Fish + Bruisers + K-Doe = fun!

* Ernie will also be present, albeit in his
life-sized post-corporeal (re)incarnation. ("If I was a bird, and you was a mannequin, what would we do? Well, I guess we'd... uh... plan a kin?" No. What else rhymes with "mannequin"?

Schoolin' School

I started schoolin' school yesterday, the first of many wobbly steps on the road to teacherhood. It was great. I've always liked school, and I think I'll like schoolin' school extra-a-bunch.

Tuesday, June 10, 2008

Vive les Brusiers!


flyer by Mary T.

The usual nonsense. See you there.

Monday, June 09, 2008

Mon Dieu!

I mean, who knew?



I don't think I'll ever be the same. Life—such a mad, grand, mysterious thing.

Wednesday, June 04, 2008

Piece of the Pie

Today was my last day as a highly skilled software engineer. Next week, I begin my new career as an unemployed teacher-in-training.*

Whooooooooooooh!

Moving on up. Piece-of-the-pie, here I come.

* Tomorrow, I take the gals to the grandparents in Virginia for a brief metamorphic interlude between incarnations. (The gals will stay on for a full week, enjoying the splendors of the country, before being chaperoned back. Sarah and I will spend several days remembering what it was like to be people unencumbered by small, sentient responsibilities.)
Catch you on the flipside.

Tuesday, June 03, 2008


Charles' Place. Outback Steakhouse it ain't.

"Did I Just Say That?"

The other night, as Sarah was drifting off to sleep, she proclaimed:
"I can't believe how many blank pieces of toast I had!"*
She paused. She paused some more:
"Did I just say that?"
Indeed you did, my dear. Nor is this the first such statement to bubble up from the jumbled recesses of your somnambulic brain. (I don't think I ever mentioned the "I don't talk to blueberry muffins very often" episode. Curious that so many of Sarah's nocturnal blatherings involve baked goods.)
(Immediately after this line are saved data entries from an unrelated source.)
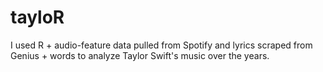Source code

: # tayloR
I used R + audio-feature data pulled from Spotify and lyrics scraped from Genius + words to analyze Taylor Swift's music over the years.
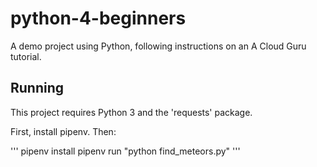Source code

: # python-4-beginners
A demo project using Python, following instructions on an A Cloud Guru tutorial.

## Running

This project requires Python 3 and the 'requests' package.

First, install pipenv. Then:

'''
pipenv install
pipenv run "python find_meteors.py"
'''

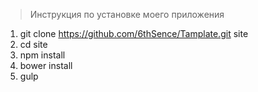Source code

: >Инструкция по установке моего приложения

1. git clone https://github.com/6thSence/Tamplate.git site
2. cd site
3. npm install
4. bower install
5. gulp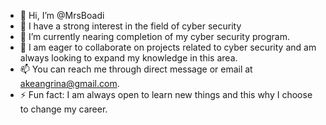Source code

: - 👋 Hi, I’m @MrsBoadi
- 👀 I have a strong interest in the field of cyber security
- 🌱 I’m currently nearing completion of my cyber security program.
- 💞️ I am eager to collaborate on projects related to cyber security and am always looking to expand my knowledge in this area.
- 📫 You can reach me through direct message or email at akeangrina@gmail.com. 
- ⚡ Fun fact: I am always open to learn new things and this why I choose to change my career.

<!---
MrsBoadi/MrsBoadi is a ✨ special ✨ repository because its `README.md` (this file) appears on your GitHub profile.
You can click the Preview link to take a look at your changes.
--->
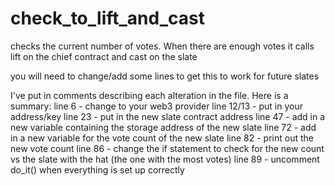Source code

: # check_to_lift_and_cast
checks the current number of votes. When there are enough votes it calls lift on the chief contract and cast on the slate

you will need to change/add some lines to get this to work for future slates

I've put in comments describing each alteration in the file. Here is a summary:
line 6 - change to your web3 provider
line 12/13 - put in your address/key
line 23 - put in the new slate contract address
line 47 - add in a new variable containing the storage address of the new slate
line 72 - add in a new variable for the vote count of the new slate
line 82 - print out the new vote count
line 86 - change the if statement to check for the new count vs the slate with the hat (the one with the most votes)
line 89 - uncomment do_it() when everything is set up correctly

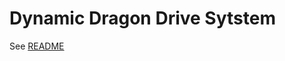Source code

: # Dynamic Dragon Drive Sytstem

See [README](Packages/com.mimylab.dynamicdragondrivesystem/README.md)
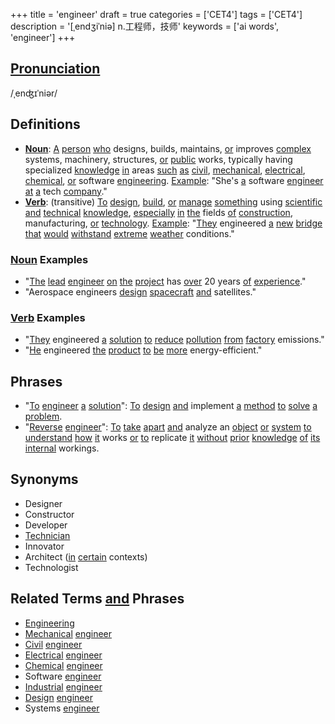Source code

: +++
title = 'engineer'
draft = true
categories = ['CET4']
tags = ['CET4']
description = '[ˌendʒiˈniə] n.工程师，技师'
keywords = ['ai words', 'engineer']
+++

## [Pronunciation](/en/post/pronunciation/)
/ˌenʤɪˈniər/

## Definitions
- **[Noun](/en/post/noun/)**: [A](/en/post/a/) [person](/en/post/person/) [who](/en/post/who/) designs, builds, maintains, [or](/en/post/or/) improves [complex](/en/post/complex/) systems, machinery, structures, [or](/en/post/or/) [public](/en/post/public/) works, typically having specialized [knowledge](/en/post/knowledge/) [in](/en/post/in/) areas [such](/en/post/such/) [as](/en/post/as/) [civil](/en/post/civil/), [mechanical](/en/post/mechanical/), [electrical](/en/post/electrical/), [chemical](/en/post/chemical/), [or](/en/post/or/) software [engineering](/en/post/engineering/). [Example](/en/post/example/): "She's [a](/en/post/a/) software [engineer](/en/post/engineer/) [at](/en/post/at/) [a](/en/post/a/) tech [company](/en/post/company/)."
- **[Verb](/en/post/verb/)**: (transitive) [To](/en/post/to/) [design](/en/post/design/), [build](/en/post/build/), [or](/en/post/or/) [manage](/en/post/manage/) [something](/en/post/something/) using [scientific](/en/post/scientific/) [and](/en/post/and/) [technical](/en/post/technical/) [knowledge](/en/post/knowledge/), [especially](/en/post/especially/) [in](/en/post/in/) [the](/en/post/the/) fields [of](/en/post/of/) [construction](/en/post/construction/), manufacturing, [or](/en/post/or/) [technology](/en/post/technology/). [Example](/en/post/example/): "[They](/en/post/they/) engineered [a](/en/post/a/) [new](/en/post/new/) [bridge](/en/post/bridge/) [that](/en/post/that/) [would](/en/post/would/) [withstand](/en/post/withstand/) [extreme](/en/post/extreme/) [weather](/en/post/weather/) conditions."

### [Noun](/en/post/noun/) Examples
- "[The](/en/post/the/) [lead](/en/post/lead/) [engineer](/en/post/engineer/) [on](/en/post/on/) [the](/en/post/the/) [project](/en/post/project/) has [over](/en/post/over/) 20 years [of](/en/post/of/) [experience](/en/post/experience/)."
- "Aerospace engineers [design](/en/post/design/) [spacecraft](/en/post/spacecraft/) [and](/en/post/and/) satellites."

### [Verb](/en/post/verb/) Examples
- "[They](/en/post/they/) engineered [a](/en/post/a/) [solution](/en/post/solution/) [to](/en/post/to/) [reduce](/en/post/reduce/) [pollution](/en/post/pollution/) [from](/en/post/from/) [factory](/en/post/factory/) emissions."
- "[He](/en/post/he/) engineered [the](/en/post/the/) [product](/en/post/product/) [to](/en/post/to/) [be](/en/post/be/) [more](/en/post/more/) energy-efficient."

## Phrases
- "[To](/en/post/to/) [engineer](/en/post/engineer/) [a](/en/post/a/) [solution](/en/post/solution/)": [To](/en/post/to/) [design](/en/post/design/) [and](/en/post/and/) implement [a](/en/post/a/) [method](/en/post/method/) [to](/en/post/to/) [solve](/en/post/solve/) [a](/en/post/a/) [problem](/en/post/problem/).
- "[Reverse](/en/post/reverse/) [engineer](/en/post/engineer/)": [To](/en/post/to/) [take](/en/post/take/) [apart](/en/post/apart/) [and](/en/post/and/) analyze an [object](/en/post/object/) [or](/en/post/or/) [system](/en/post/system/) [to](/en/post/to/) [understand](/en/post/understand/) [how](/en/post/how/) [it](/en/post/it/) works [or](/en/post/or/) [to](/en/post/to/) replicate [it](/en/post/it/) [without](/en/post/without/) [prior](/en/post/prior/) [knowledge](/en/post/knowledge/) [of](/en/post/of/) [its](/en/post/its/) [internal](/en/post/internal/) workings.
  
## Synonyms
- Designer
- Constructor
- Developer
- [Technician](/en/post/technician/)
- Innovator
- Architect ([in](/en/post/in/) [certain](/en/post/certain/) contexts)
- Technologist

## Related Terms [and](/en/post/and/) Phrases
- [Engineering](/en/post/engineering/)
- [Mechanical](/en/post/mechanical/) [engineer](/en/post/engineer/)
- [Civil](/en/post/civil/) [engineer](/en/post/engineer/)
- [Electrical](/en/post/electrical/) [engineer](/en/post/engineer/)
- [Chemical](/en/post/chemical/) [engineer](/en/post/engineer/)
- Software [engineer](/en/post/engineer/)
- [Industrial](/en/post/industrial/) [engineer](/en/post/engineer/)
- [Design](/en/post/design/) [engineer](/en/post/engineer/)
- Systems [engineer](/en/post/engineer/)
* I can believe it. Put a stack of blank-toast in front of Sarah, and it'll be gone before you can say, "Pass the blank-butter, please." (Actually, that's kind of hard to say. Try it.)

Monday, June 02, 2008


Why do used tires always congregate?

Bo Diddley

Bo Diddley died today. He was on the shortest of my musical-hero-short-lists. He'll be missed.

Piss-Bucket

The other morning, I was being crotchety. Sarah called me a:
"piss-bucket"
"Piss-bucket," I like it. In fact, I liked it so much, it cheered me up, and I (mostly) ceased to be one.*

* Though, in my defense, I think "piss-bucket" was a bit of an overstatement. Perhaps "piss-cup" would be more accurate—maybe even "piss-demitasse".